--- start of Available records ---
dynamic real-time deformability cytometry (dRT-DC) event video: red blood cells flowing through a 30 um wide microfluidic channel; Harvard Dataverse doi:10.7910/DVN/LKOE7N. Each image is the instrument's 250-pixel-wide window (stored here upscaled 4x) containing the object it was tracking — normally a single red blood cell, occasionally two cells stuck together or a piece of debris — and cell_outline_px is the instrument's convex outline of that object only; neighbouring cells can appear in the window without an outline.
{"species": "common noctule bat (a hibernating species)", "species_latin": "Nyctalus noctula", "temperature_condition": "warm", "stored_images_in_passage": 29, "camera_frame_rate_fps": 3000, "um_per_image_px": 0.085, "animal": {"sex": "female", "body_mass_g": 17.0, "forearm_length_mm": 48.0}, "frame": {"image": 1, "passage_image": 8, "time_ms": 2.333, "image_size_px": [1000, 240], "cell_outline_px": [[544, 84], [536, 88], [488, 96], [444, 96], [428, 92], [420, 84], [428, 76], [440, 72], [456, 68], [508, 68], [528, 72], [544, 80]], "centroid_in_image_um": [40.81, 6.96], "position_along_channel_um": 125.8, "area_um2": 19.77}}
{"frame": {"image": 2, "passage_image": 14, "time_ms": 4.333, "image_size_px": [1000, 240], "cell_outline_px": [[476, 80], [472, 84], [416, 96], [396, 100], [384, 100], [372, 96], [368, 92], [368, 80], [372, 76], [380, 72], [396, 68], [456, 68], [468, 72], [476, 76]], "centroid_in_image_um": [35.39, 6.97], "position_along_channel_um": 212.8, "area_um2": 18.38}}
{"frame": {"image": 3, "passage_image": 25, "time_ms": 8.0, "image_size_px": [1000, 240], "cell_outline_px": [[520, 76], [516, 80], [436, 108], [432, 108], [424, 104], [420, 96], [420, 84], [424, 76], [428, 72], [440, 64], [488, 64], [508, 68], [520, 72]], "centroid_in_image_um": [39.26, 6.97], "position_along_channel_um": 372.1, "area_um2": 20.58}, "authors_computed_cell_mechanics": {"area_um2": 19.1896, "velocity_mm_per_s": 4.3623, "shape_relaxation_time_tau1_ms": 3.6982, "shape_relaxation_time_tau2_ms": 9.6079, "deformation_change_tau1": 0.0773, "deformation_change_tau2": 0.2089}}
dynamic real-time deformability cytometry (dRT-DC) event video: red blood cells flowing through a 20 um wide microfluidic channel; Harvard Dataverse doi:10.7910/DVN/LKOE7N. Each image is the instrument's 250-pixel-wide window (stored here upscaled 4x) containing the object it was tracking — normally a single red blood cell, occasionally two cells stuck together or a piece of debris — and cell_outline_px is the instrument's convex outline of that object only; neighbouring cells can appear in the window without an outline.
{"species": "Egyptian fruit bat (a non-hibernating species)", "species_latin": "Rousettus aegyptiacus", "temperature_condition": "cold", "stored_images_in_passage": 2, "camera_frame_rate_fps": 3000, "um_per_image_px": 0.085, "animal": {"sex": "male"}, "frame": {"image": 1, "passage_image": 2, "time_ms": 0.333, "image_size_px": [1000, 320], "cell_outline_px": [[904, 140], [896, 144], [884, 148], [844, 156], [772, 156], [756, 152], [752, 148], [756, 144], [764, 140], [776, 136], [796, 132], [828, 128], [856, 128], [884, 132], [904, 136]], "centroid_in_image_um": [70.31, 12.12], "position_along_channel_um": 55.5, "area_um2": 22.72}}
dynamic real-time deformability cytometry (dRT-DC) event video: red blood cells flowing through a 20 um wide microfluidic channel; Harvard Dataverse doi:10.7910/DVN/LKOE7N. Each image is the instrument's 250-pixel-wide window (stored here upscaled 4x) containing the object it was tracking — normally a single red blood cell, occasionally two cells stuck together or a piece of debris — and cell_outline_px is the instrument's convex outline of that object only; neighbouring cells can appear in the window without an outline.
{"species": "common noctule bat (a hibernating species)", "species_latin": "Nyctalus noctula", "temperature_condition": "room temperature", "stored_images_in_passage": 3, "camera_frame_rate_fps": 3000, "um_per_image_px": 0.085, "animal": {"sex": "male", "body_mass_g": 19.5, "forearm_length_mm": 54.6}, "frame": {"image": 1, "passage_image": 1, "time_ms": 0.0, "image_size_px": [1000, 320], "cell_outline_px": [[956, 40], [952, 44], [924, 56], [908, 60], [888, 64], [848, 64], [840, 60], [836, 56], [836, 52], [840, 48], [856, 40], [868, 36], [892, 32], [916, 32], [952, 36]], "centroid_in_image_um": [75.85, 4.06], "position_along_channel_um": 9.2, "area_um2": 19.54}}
--- end of Available records ---
# [To be done]
Return every entry exactly as given.

# [Task response]
dynamic real-time deformability cytometry (dRT-DC) event video: red blood cells flowing through a 30 um wide microfluidic channel; Harvard Dataverse doi:10.7910/DVN/LKOE7N. Each image is the instrument's 250-pixel-wide window (stored here upscaled 4x) containing the object it was tracking — normally a single red blood cell, occasionally two cells stuck together or a piece of debris — and cell_outline_px is the instrument's convex outline of that object only; neighbouring cells can appear in the window without an outline.
{"species": "common noctule bat (a hibernating species)", "species_latin": "Nyctalus noctula", "temperature_condition": "warm", "stored_images_in_passage": 29, "camera_frame_rate_fps": 3000, "um_per_image_px": 0.085, "animal": {"sex": "female", "body_mass_g": 17.0, "forearm_length_mm": 48.0}, "frame": {"image": 1, "passage_image": 8, "time_ms": 2.333, "image_size_px": [1000, 240], "cell_outline_px": [[544, 84], [536, 88], [488, 96], [444, 96], [428, 92], [420, 84], [428, 76], [440, 72], [456, 68], [508, 68], [528, 72], [544, 80]], "centroid_in_image_um": [40.81, 6.96], "position_along_channel_um": 125.8, "area_um2": 19.77}}
{"frame": {"image": 2, "passage_image": 14, "time_ms": 4.333, "image_size_px": [1000, 240], "cell_outline_px": [[476, 80], [472, 84], [416, 96], [396, 100], [384, 100], [372, 96], [368, 92], [368, 80], [372, 76], [380, 72], [396, 68], [456, 68], [468, 72], [476, 76]], "centroid_in_image_um": [35.39, 6.97], "position_along_channel_um": 212.8, "area_um2": 18.38}}
{"frame": {"image": 3, "passage_image": 25, "time_ms": 8.0, "image_size_px": [1000, 240], "cell_outline_px": [[520, 76], [516, 80], [436, 108], [432, 108], [424, 104], [420, 96], [420, 84], [424, 76], [428, 72], [440, 64], [488, 64], [508, 68], [520, 72]], "centroid_in_image_um": [39.26, 6.97], "position_along_channel_um": 372.1, "area_um2": 20.58}, "authors_computed_cell_mechanics": {"area_um2": 19.1896, "velocity_mm_per_s": 4.3623, "shape_relaxation_time_tau1_ms": 3.6982, "shape_relaxation_time_tau2_ms": 9.6079, "deformation_change_tau1": 0.0773, "deformation_change_tau2": 0.2089}}
dynamic real-time deformability cytometry (dRT-DC) event video: red blood cells flowing through a 20 um wide microfluidic channel; Harvard Dataverse doi:10.7910/DVN/LKOE7N. Each image is the instrument's 250-pixel-wide window (stored here upscaled 4x) containing the object it was tracking — normally a single red blood cell, occasionally two cells stuck together or a piece of debris — and cell_outline_px is the instrument's convex outline of that object only; neighbouring cells can appear in the window without an outline.
{"species": "Egyptian fruit bat (a non-hibernating species)", "species_latin": "Rousettus aegyptiacus", "temperature_condition": "cold", "stored_images_in_passage": 2, "camera_frame_rate_fps": 3000, "um_per_image_px": 0.085, "animal": {"sex": "male"}, "frame": {"image": 1, "passage_image": 2, "time_ms": 0.333, "image_size_px": [1000, 320], "cell_outline_px": [[904, 140], [896, 144], [884, 148], [844, 156], [772, 156], [756, 152], [752, 148], [756, 144], [764, 140], [776, 136], [796, 132], [828, 128], [856, 128], [884, 132], [904, 136]], "centroid_in_image_um": [70.31, 12.12], "position_along_channel_um": 55.5, "area_um2": 22.72}}
dynamic real-time deformability cytometry (dRT-DC) event video: red blood cells flowing through a 20 um wide microfluidic channel; Harvard Dataverse doi:10.7910/DVN/LKOE7N. Each image is the instrument's 250-pixel-wide window (stored here upscaled 4x) containing the object it was tracking — normally a single red blood cell, occasionally two cells stuck together or a piece of debris — and cell_outline_px is the instrument's convex outline of that object only; neighbouring cells can appear in the window without an outline.
{"species": "common noctule bat (a hibernating species)", "species_latin": "Nyctalus noctula", "temperature_condition": "room temperature", "stored_images_in_passage": 3, "camera_frame_rate_fps": 3000, "um_per_image_px": 0.085, "animal": {"sex": "male", "body_mass_g": 19.5, "forearm_length_mm": 54.6}, "frame": {"image": 1, "passage_image": 1, "time_ms": 0.0, "image_size_px": [1000, 320], "cell_outline_px": [[956, 40], [952, 44], [924, 56], [908, 60], [888, 64], [848, 64], [840, 60], [836, 56], [836, 52], [840, 48], [856, 40], [868, 36], [892, 32], [916, 32], [952, 36]], "centroid_in_image_um": [75.85, 4.06], "position_along_channel_um": 9.2, "area_um2": 19.54}}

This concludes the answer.